There’s a lot to be said in favor of hearing local artists perform with local ensembles, and the Sunday evening concert of the Raleigh Symphony Orchestra, which featured winners of this year’s concerto competition in the annual Benjamin K. Gibbs “Rising Stars” program, provides us yet another excuse to enthuse. Although concerts involving young soloists are somewhat different, the principle applies even in top-level professional settings. One of the best readings of Strauss’ Don Quixote ever preserved in a recording involved the orchestra’s own principals. A recent NC Symphony program featured that regional orchestra’s concertmaster and principal cellist. And in Meredith College’s Jones Auditorium on this occasion, wonderful results stemmed from mutual respect and cooperation that, in one case, involved a student and her teacher and his orchestra. It was really something!
The program began with a strong performance of Beethoven’s Egmont Overture, a work that has figured in many concerts led by the orchestra’s Music Director and Conductor, Alan Neilson.
Violinist Kathryn Reeves Pearson, a sophomore at West Johnston High School (Benson) and a student of Xi Yang, performed the first movement of Mendelssohn’s Violin Concerto in E Minor with her teacher, a distinguished violinist and violist in his own right and a member of the RSO, conducting. This was a glowing, heartfelt reading with no perceptible faults that, not for the last time on this occasion, made one wish the artists had gone on with the rest of their concerti! Also not for the last time, there were cheers and bouquets when the performance ended.
Neilson returned to the podium for the rest of the concert, leading next the first movement of Dvorák’s [Second] Cello Concerto, in B Minor. (The first concerto is virtually unknown, so this is the one that most everyone admires….) The soloist was Alan Toda-Ambaras, a junior at East Chapel Hill High School who has worked since 2001 with Leonid Zilper, of the NC Symphony. I should note that hearing Toda-Ambaras is always a pleasure; he’d participated in a masterclass with Zuill Bailey and Awadagin Pratt, sponsored by the Raleigh Chamber Music Guild, earlier in the day, and I should probably mention that I’ve been hearing him play since he was so small he could have fit into his then-pint-sized cello case, standing up. He has become, over the years, a powerful force in the cello community, and his playing of this celebrated work, one of the milestones in the cello world, was masterful. Neilson and the orchestra gave him superb support, and the result was yet another instance of regret that they hadn’t gone on to play the whole thing. Next time, perhaps.

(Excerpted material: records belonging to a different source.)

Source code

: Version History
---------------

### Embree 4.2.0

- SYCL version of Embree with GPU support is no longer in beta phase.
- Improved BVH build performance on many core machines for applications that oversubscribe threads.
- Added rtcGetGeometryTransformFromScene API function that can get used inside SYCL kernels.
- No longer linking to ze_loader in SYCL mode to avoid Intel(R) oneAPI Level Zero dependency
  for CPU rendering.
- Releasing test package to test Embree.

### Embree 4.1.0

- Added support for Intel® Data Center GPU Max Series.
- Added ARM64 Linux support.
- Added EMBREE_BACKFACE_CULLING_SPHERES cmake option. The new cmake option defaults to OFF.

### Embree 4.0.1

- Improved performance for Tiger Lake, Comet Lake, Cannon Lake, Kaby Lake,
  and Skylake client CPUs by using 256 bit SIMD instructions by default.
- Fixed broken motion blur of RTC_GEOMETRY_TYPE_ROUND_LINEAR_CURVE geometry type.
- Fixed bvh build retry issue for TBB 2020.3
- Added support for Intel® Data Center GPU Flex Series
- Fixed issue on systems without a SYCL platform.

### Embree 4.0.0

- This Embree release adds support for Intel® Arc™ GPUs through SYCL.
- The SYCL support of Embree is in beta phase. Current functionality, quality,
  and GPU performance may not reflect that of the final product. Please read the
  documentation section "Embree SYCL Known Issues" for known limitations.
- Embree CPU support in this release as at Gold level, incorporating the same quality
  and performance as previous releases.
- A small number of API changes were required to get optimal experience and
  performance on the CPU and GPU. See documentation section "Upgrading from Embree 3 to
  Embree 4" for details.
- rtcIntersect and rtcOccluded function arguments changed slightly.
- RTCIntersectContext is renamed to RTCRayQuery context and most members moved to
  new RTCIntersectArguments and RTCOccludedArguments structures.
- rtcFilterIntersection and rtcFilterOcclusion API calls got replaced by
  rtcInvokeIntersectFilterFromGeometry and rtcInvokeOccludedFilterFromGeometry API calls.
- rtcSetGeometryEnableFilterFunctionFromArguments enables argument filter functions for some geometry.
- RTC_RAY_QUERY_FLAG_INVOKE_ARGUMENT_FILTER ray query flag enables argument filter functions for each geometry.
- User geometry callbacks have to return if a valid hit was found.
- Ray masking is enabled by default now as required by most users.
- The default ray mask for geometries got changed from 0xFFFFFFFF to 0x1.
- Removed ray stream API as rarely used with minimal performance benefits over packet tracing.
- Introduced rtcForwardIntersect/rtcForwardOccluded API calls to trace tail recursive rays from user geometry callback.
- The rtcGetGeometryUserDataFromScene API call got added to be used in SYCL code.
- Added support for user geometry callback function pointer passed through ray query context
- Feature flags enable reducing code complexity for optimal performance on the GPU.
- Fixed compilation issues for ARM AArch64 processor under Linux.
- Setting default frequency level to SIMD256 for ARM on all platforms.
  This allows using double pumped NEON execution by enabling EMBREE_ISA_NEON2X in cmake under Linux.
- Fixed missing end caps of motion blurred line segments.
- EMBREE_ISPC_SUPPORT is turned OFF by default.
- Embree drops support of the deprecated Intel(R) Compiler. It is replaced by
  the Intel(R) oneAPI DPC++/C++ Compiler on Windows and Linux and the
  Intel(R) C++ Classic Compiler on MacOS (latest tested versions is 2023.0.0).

After the intermission, Joshua Brooks, a high school junior at Woods Charter School (Chapel Hill) who studies with Greg McCallum, played the first movement of Brahms’ Piano Concerto No. 2, in B-Flat Major. This, too, is one of the great prizes of the repertoire, and Brooks did it proud, to borrow a phrase. Again, the playing exuded professionalism throughout, the orchestra was where it needed to be in terms of support, and the reading elicited enthusiastic response.
Last but hardly least came Hsin-I Huang, a high-school junior at the NC School of the Arts (Winston-Salem) who studies with Eric Larsen. (Among other things, his participation in this concert and the competition that led to it is a testimony to the ever-increasing importance of these annual offerings by the RSO.) He played the first movement of Schumann’s Piano Concerto in A Minor, giving a fine performance that was graced by excellent technique and plenty of interpretive insight.

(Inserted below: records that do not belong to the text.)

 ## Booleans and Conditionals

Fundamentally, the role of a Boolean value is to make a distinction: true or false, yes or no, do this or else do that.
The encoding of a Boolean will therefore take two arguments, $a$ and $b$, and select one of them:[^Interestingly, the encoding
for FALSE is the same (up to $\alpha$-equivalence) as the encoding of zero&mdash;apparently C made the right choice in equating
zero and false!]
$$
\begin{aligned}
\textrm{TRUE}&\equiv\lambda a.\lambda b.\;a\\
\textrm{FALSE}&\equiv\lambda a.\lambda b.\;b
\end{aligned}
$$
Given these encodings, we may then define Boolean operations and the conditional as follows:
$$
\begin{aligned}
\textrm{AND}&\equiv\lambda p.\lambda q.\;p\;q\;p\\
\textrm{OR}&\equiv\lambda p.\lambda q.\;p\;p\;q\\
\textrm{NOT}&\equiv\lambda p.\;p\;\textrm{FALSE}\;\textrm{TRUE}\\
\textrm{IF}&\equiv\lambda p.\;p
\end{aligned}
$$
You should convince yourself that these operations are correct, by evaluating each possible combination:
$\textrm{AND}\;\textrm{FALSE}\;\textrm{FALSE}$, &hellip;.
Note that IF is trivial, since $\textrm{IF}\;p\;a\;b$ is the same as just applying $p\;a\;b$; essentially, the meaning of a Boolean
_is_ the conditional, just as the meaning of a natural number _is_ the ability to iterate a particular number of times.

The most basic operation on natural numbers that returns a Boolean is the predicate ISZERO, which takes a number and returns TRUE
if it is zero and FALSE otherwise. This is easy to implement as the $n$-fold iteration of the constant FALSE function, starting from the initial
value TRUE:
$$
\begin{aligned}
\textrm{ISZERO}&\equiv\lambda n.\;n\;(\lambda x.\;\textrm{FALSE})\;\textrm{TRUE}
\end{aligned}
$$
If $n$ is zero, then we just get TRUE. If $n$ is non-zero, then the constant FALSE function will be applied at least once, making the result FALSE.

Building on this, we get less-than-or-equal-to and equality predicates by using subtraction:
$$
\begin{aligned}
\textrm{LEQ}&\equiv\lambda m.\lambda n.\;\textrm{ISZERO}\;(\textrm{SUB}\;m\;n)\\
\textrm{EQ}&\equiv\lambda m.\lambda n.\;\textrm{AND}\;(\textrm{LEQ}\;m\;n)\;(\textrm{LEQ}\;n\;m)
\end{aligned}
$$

None of these performances sounded like copies of other artists’ readings (by which I mean to say that they didn’t sound like imitations of any well-known records or CDs), and while for the most part they were middle-of-the-road renditions, interpretively, all four soloists gave proof positive that the state of the art of performance in NC is both strong and in the secure hands of the next generation. That we’ve had the opportunity to assess our cultural health, as it were, in this way and for so long redoubles our indebtedness to Maestro Neilson, the RSO, and this event’s annual sponsor, Benjamin K. Gibbs.